Excerpts from a dataset

--------

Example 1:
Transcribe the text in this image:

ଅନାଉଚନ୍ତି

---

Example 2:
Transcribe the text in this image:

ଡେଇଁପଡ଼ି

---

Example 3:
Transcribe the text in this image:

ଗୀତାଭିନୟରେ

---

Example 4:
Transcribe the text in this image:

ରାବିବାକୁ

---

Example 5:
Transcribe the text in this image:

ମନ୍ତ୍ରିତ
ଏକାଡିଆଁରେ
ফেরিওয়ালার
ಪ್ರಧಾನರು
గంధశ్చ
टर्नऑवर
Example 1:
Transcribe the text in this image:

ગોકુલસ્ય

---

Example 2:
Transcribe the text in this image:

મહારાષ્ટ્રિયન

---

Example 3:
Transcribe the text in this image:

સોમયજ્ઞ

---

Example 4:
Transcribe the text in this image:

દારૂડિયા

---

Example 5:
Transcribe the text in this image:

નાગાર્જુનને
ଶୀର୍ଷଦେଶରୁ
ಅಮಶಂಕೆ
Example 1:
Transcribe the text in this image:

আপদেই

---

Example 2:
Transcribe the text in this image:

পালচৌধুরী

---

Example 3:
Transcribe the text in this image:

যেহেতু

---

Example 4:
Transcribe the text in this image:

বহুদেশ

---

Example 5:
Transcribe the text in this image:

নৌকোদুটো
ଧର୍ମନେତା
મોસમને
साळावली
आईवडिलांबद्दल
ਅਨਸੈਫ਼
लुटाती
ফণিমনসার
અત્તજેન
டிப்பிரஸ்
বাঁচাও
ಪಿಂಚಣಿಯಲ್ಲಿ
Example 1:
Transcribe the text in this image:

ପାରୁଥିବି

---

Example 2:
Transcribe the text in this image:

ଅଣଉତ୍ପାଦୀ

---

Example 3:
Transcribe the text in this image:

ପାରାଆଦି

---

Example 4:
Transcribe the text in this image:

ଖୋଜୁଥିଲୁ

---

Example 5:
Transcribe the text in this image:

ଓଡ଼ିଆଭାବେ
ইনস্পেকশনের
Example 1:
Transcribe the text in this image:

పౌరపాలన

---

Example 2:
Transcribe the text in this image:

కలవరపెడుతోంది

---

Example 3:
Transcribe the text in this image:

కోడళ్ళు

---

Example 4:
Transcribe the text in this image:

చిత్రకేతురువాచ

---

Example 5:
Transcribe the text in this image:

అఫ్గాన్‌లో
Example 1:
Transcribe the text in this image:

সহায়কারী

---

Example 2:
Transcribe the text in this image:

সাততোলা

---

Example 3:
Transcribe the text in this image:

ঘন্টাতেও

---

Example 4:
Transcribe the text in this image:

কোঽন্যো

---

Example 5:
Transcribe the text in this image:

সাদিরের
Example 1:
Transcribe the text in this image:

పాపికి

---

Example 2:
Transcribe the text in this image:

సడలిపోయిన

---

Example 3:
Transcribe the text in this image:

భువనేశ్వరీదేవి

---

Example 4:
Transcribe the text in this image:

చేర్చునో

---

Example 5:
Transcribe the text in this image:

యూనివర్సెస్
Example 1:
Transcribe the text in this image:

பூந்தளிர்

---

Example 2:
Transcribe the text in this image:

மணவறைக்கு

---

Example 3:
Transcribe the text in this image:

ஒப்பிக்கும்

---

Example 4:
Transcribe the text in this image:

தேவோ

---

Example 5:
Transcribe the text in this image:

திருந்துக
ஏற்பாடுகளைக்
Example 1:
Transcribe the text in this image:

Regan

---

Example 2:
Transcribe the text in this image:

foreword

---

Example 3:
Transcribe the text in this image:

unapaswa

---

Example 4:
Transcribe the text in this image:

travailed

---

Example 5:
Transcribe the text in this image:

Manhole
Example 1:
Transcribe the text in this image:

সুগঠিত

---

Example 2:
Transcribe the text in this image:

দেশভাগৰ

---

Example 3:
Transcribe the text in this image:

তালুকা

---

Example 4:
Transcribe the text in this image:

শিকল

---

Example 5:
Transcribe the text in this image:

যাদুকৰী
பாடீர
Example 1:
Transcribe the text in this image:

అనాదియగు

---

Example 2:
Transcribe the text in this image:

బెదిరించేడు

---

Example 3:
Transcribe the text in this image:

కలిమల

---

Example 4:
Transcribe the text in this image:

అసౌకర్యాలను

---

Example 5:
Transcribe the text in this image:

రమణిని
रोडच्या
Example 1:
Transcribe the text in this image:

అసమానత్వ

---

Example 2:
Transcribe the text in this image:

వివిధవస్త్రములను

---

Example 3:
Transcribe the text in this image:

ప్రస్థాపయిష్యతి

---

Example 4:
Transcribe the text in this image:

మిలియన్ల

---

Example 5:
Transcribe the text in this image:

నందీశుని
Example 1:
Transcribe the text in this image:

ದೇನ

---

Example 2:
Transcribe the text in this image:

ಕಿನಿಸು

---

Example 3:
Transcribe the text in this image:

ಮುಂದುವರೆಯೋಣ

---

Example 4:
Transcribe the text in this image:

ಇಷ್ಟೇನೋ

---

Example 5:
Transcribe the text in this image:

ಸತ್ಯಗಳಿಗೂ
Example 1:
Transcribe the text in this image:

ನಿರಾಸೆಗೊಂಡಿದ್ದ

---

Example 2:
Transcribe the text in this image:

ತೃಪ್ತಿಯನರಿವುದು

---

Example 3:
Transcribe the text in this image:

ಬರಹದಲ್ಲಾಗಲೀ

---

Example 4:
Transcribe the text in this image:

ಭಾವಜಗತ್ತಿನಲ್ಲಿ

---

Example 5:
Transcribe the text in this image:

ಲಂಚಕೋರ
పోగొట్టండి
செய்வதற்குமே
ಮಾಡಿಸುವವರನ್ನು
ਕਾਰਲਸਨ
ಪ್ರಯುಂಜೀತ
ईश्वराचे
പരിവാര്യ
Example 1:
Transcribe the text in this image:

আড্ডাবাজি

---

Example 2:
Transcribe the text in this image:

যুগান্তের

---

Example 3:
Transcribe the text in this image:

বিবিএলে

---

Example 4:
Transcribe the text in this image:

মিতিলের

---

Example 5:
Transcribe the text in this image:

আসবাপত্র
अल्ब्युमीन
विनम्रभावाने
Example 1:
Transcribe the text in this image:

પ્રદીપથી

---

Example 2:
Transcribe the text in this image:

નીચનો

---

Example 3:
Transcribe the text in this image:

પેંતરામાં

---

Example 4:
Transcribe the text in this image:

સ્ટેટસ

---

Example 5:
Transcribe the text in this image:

--------

The entries above should be repeated exactly, every one of them.

EXERCISE ANSWER:
Example 1:
Transcribe the text in this image:

ଅନାଉଚନ୍ତି

---

Example 2:
Transcribe the text in this image:

ଡେଇଁପଡ଼ି

---

Example 3:
Transcribe the text in this image:

ଗୀତାଭିନୟରେ

---

Example 4:
Transcribe the text in this image:

ରାବିବାକୁ

---

Example 5:
Transcribe the text in this image:

ମନ୍ତ୍ରିତ
ଏକାଡିଆଁରେ
ফেরিওয়ালার
ಪ್ರಧಾನರು
గంధశ్చ
टर्नऑवर
Example 1:
Transcribe the text in this image:

ગોકુલસ્ય

---

Example 2:
Transcribe the text in this image:

મહારાષ્ટ્રિયન

---

Example 3:
Transcribe the text in this image:

સોમયજ્ઞ

---

Example 4:
Transcribe the text in this image:

દારૂડિયા

---

Example 5:
Transcribe the text in this image:

નાગાર્જુનને
ଶୀର୍ଷଦେଶରୁ
ಅಮಶಂಕೆ
Example 1:
Transcribe the text in this image:

আপদেই

---

Example 2:
Transcribe the text in this image:

পালচৌধুরী

---

Example 3:
Transcribe the text in this image:

যেহেতু

---

Example 4:
Transcribe the text in this image:

বহুদেশ

---

Example 5:
Transcribe the text in this image:

নৌকোদুটো
ଧର୍ମନେତା
મોસમને
साळावली
आईवडिलांबद्दल
ਅਨਸੈਫ਼
लुटाती
ফণিমনসার
અત્તજેન
டிப்பிரஸ்
বাঁচাও
ಪಿಂಚಣಿಯಲ್ಲಿ
Example 1:
Transcribe the text in this image:

ପାରୁଥିବି

---

Example 2:
Transcribe the text in this image:

ଅଣଉତ୍ପାଦୀ

---

Example 3:
Transcribe the text in this image:

ପାରାଆଦି

---

Example 4:
Transcribe the text in this image:

ଖୋଜୁଥିଲୁ

---

Example 5:
Transcribe the text in this image:

ଓଡ଼ିଆଭାବେ
ইনস্পেকশনের
Example 1:
Transcribe the text in this image:

పౌరపాలన

---

Example 2:
Transcribe the text in this image:

కలవరపెడుతోంది

---

Example 3:
Transcribe the text in this image:

కోడళ్ళు

---

Example 4:
Transcribe the text in this image:

చిత్రకేతురువాచ

---

Example 5:
Transcribe the text in this image:

అఫ్గాన్‌లో
Example 1:
Transcribe the text in this image:

সহায়কারী

---

Example 2:
Transcribe the text in this image:

সাততোলা

---

Example 3:
Transcribe the text in this image:

ঘন্টাতেও

---

Example 4:
Transcribe the text in this image:

কোঽন্যো

---

Example 5:
Transcribe the text in this image:

সাদিরের
Example 1:
Transcribe the text in this image:

పాపికి

---

Example 2:
Transcribe the text in this image:

సడలిపోయిన

---

Example 3:
Transcribe the text in this image:

భువనేశ్వరీదేవి

---

Example 4:
Transcribe the text in this image:

చేర్చునో

---

Example 5:
Transcribe the text in this image:

యూనివర్సెస్
Example 1:
Transcribe the text in this image:

பூந்தளிர்

---

Example 2:
Transcribe the text in this image:

மணவறைக்கு

---

Example 3:
Transcribe the text in this image:

ஒப்பிக்கும்

---

Example 4:
Transcribe the text in this image:

தேவோ

---

Example 5:
Transcribe the text in this image:

திருந்துக
ஏற்பாடுகளைக்
Example 1:
Transcribe the text in this image:

Regan

---

Example 2:
Transcribe the text in this image:

foreword

---

Example 3:
Transcribe the text in this image:

unapaswa

---

Example 4:
Transcribe the text in this image:

travailed

---

Example 5:
Transcribe the text in this image:

Manhole
Example 1:
Transcribe the text in this image:

সুগঠিত

---

Example 2:
Transcribe the text in this image:

দেশভাগৰ

---

Example 3:
Transcribe the text in this image:

তালুকা

---

Example 4:
Transcribe the text in this image:

শিকল

---

Example 5:
Transcribe the text in this image:

যাদুকৰী
பாடீர
Example 1:
Transcribe the text in this image:

అనాదియగు

---

Example 2:
Transcribe the text in this image:

బెదిరించేడు

---

Example 3:
Transcribe the text in this image:

కలిమల

---

Example 4:
Transcribe the text in this image:

అసౌకర్యాలను

---

Example 5:
Transcribe the text in this image:

రమణిని
रोडच्या
Example 1:
Transcribe the text in this image:

అసమానత్వ

---

Example 2:
Transcribe the text in this image:

వివిధవస్త్రములను

---

Example 3:
Transcribe the text in this image:

ప్రస్థాపయిష్యతి

---

Example 4:
Transcribe the text in this image:

మిలియన్ల

---

Example 5:
Transcribe the text in this image:

నందీశుని
Example 1:
Transcribe the text in this image:

ದೇನ

---

Example 2:
Transcribe the text in this image:

ಕಿನಿಸು

---

Example 3:
Transcribe the text in this image:

ಮುಂದುವರೆಯೋಣ

---

Example 4:
Transcribe the text in this image:

ಇಷ್ಟೇನೋ

---

Example 5:
Transcribe the text in this image:

ಸತ್ಯಗಳಿಗೂ
Example 1:
Transcribe the text in this image:

ನಿರಾಸೆಗೊಂಡಿದ್ದ

---

Example 2:
Transcribe the text in this image:

ತೃಪ್ತಿಯನರಿವುದು

---

Example 3:
Transcribe the text in this image:

ಬರಹದಲ್ಲಾಗಲೀ

---

Example 4:
Transcribe the text in this image:

ಭಾವಜಗತ್ತಿನಲ್ಲಿ

---

Example 5:
Transcribe the text in this image:

ಲಂಚಕೋರ
పోగొట్టండి
செய்வதற்குமே
ಮಾಡಿಸುವವರನ್ನು
ਕਾਰਲਸਨ
ಪ್ರಯುಂಜೀತ
ईश्वराचे
പരിവാര്യ
Example 1:
Transcribe the text in this image:

আড্ডাবাজি

---

Example 2:
Transcribe the text in this image:

যুগান্তের

---

Example 3:
Transcribe the text in this image:

বিবিএলে

---

Example 4:
Transcribe the text in this image:

মিতিলের

---

Example 5:
Transcribe the text in this image:

আসবাপত্র
अल्ब्युमीन
विनम्रभावाने
Example 1:
Transcribe the text in this image:

પ્રદીપથી

---

Example 2:
Transcribe the text in this image:

નીચનો

---

Example 3:
Transcribe the text in this image:

પેંતરામાં

---

Example 4:
Transcribe the text in this image:

સ્ટેટસ

---

Example 5:
Transcribe the text in this image:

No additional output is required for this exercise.